Lufthansa Upcycling Collection "Papa Charlie": Making of des Emergency Exit Sideboards

Vier Notfalltüren, eine Frage: Was kann man daraus Schönes für die Lufthansa Upcycling Collection „Papa Charlie“ bauen? Aus dieser Aufgabenstellung wurde die großartige Idee des Emergency Exit Sideboards geboren, eines Regals mit der Notfalltür als Regaltür. Doch wie genau sollte das gehen? Ein kleines Team hat sich der Entwicklung dieses Möbelstücks voller Leidenschaft gewidmet.

Soll die Tür einfach vorne draufmontiert, zur Seite weggeklappt oder in das Regal eingelassen werden? Wie kompensiert man, dass die Tür in alle Richtungen gebogen ist und keine geraden Kanten wie eine übliche Schranktür aufweist? Dies waren nur einige der Fragen, die geklärt werden mussten, damit das exklusive Möbelstück am Ende gut aussieht und funktional durchdacht ist.

Pragmatisch statt strikt nach Plan

Praxis schlägt Theorie, hat man sich gedacht und gleich einen Dummy des Sideboards gebaut, anstatt zunächst eine technische Zeichnung anzufertigen. Auf diese Weise konnten Schwachstellen schneller identifiziert und auch gleich beseitigt werden. Die Lösung war, die Notfalltür so in das Regal zu montieren, dass sie von den Wänden und vom Deckel seitlich beziehungsweise oben begrenzt wird.

Außerdem entschied man, den Korpus aus keilgezinktem Eichenholz zu bauen.

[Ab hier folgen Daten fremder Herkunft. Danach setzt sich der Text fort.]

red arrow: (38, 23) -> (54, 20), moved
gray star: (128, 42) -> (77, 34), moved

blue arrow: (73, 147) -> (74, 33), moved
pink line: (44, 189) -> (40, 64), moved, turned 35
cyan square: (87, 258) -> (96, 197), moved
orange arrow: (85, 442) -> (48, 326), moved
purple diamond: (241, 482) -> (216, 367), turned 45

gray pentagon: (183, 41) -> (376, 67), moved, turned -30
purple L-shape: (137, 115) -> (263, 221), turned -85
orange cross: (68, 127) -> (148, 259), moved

Die Struktur des Holzes verleiht dem Möbelstück seinen hochwertigen Look. Zugleich ist das Material massiv genug, um ein adäquates Gegenstück zur robusten Notfalltür zu bilden.

Schritt für Schritt zum Kultobjekt

Die vier Notfalltüren kamen gut verpackt und auf einer Palette gestapelt in der Werkstatt rund 50 Kilometer vom Frankfurter Flughafen entfernt an. Jetzt hieß es Ärmel hochkrempeln. Zunächst wurde das Ausgangsmaterial begutachtet, danach die Innenverkleidung der ersten Tür abgeschraubt, das Dämm-Material entnommen und das Hohlraumwachs, das die Oxidation der Aluminiumtür verhindern soll, entfernt.

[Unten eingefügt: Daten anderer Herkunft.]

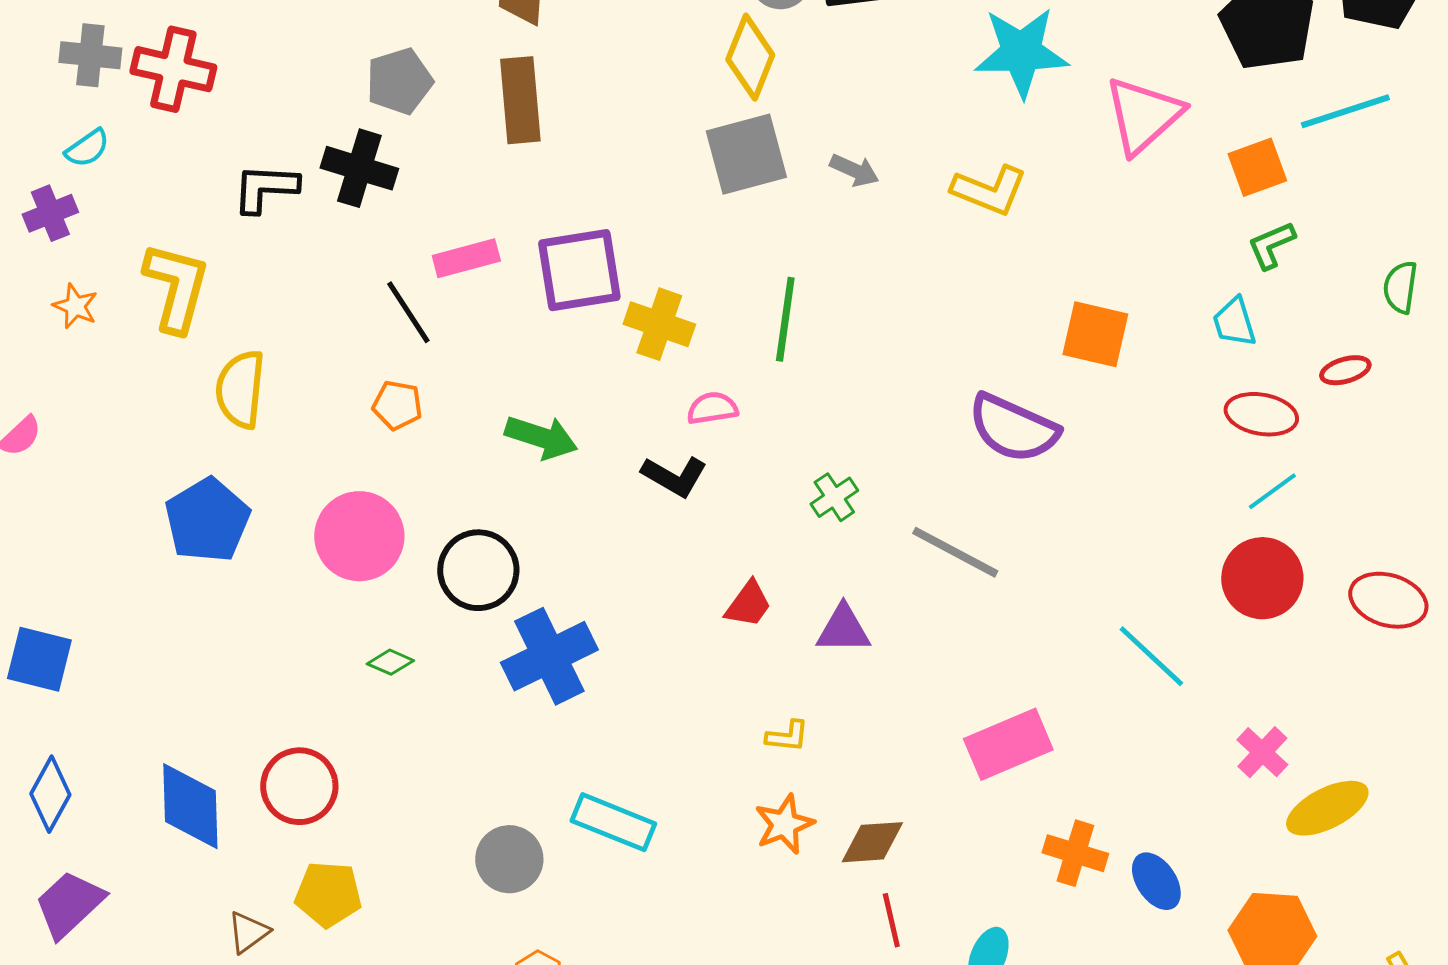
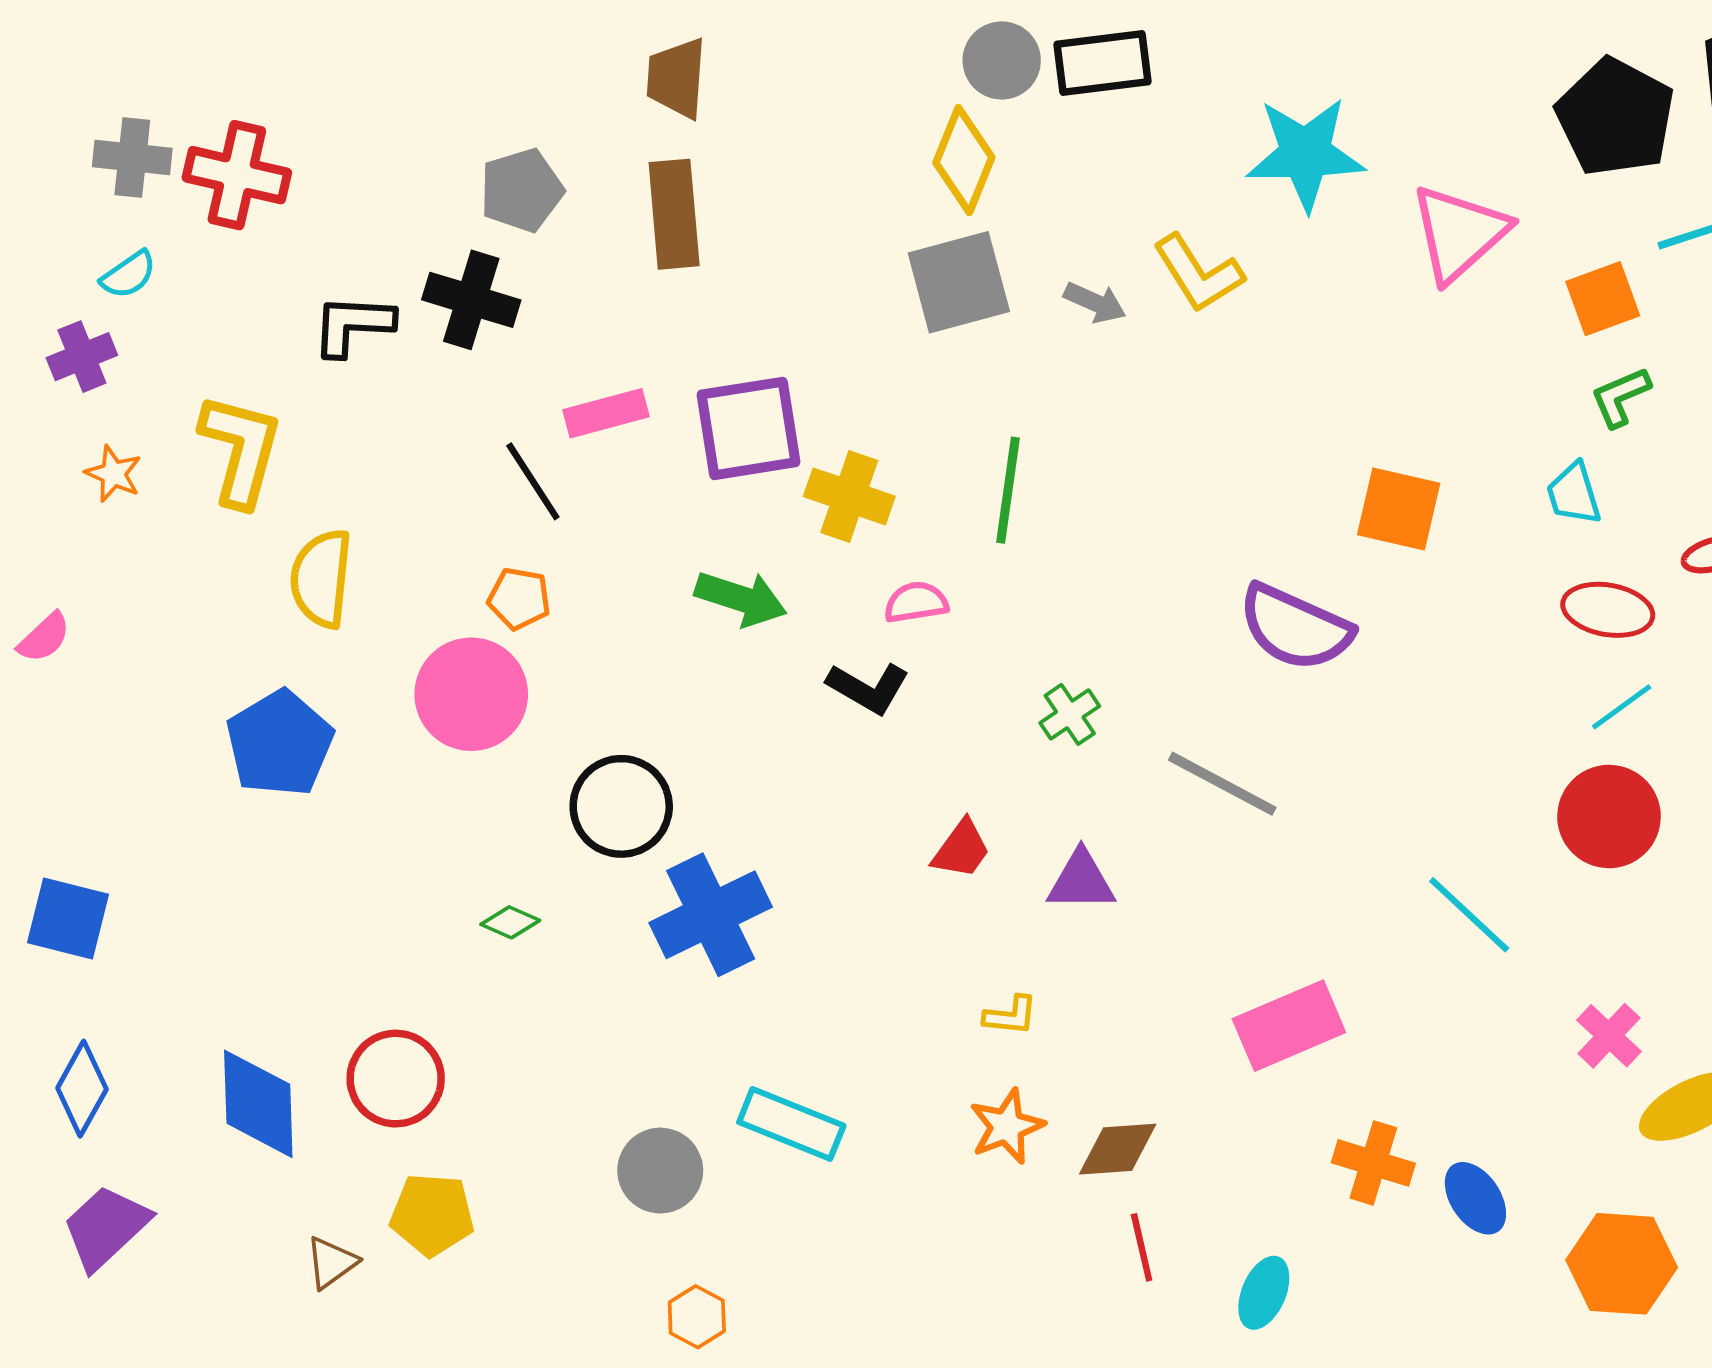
yellow L-shape: (989, 190) -> (1198, 273), moved, turned 36
green arrow: (541, 437) -> (741, 598), moved
pink circle: (359, 536) -> (471, 694), moved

Die Tür musste gesäubert und auf der Außenseite mit einer Poliermaschine leicht und behutsam aufbereitet werden. Dabei durften aber die Gebrauchsspuren nicht beseitigt werden, denn diese verleihen dem Möbelstück seine Authentizität. Abschließend wurden an der Tür oben und unten jeweils zwei Rollen für die Befestigung am Korpus angebracht.

Maßgefertigt: der Holzkorpus

Für die Anfertigung des Korpus aus Eichenholz hatte das Team eine Schablone der Notfalltür angefertigt, um das Holz leichter nach Form und Maßen der Tür anpassen zu können. Zunächst wurde dann der Boden passgenau gesägt, gefolgt von den Seitenwänden, der Rückwand, dem Deckel und den Regalböden.

Die Regalböden wurden fest mit dem Korpus verleimt – in einer Höhe, dass man sie durch das Fenster der Notfalltür nicht sieht. Dieses clevere Detail bewirkt, dass Dinge, die später auf dem unteren Regalboden platziert werden, in der Fensterscheibe der Tür gut sichtbar sind. Für die Vervollständigung des Korpus wurden dann noch die Türschienen in den Boden und in den Deckel geschraubt.

Ein einzigartiges Möbelstück "Made in Germany"

Anschließend musste nur noch die vorbereitete Tür in die beiden Schienen am Korpus eingehängt werden. Zum Abschluss kam die Poliermaschine zum Einsatz, die der Notfalltür den letzten, sanften Schliff verlieh – geschafft.

Das Team hat durch die innovative Vereinigung von Upcycling, Aeronautik und Ästhetik das einzigartige Emergency Exit Sideboard designt, von dem es weltweit nur vier Stück gibt. Umso besser für die zukünftigen Besitzer, die sich darauf freuen können, ihr Interieur um ein exklusives Unikat zu bereichern.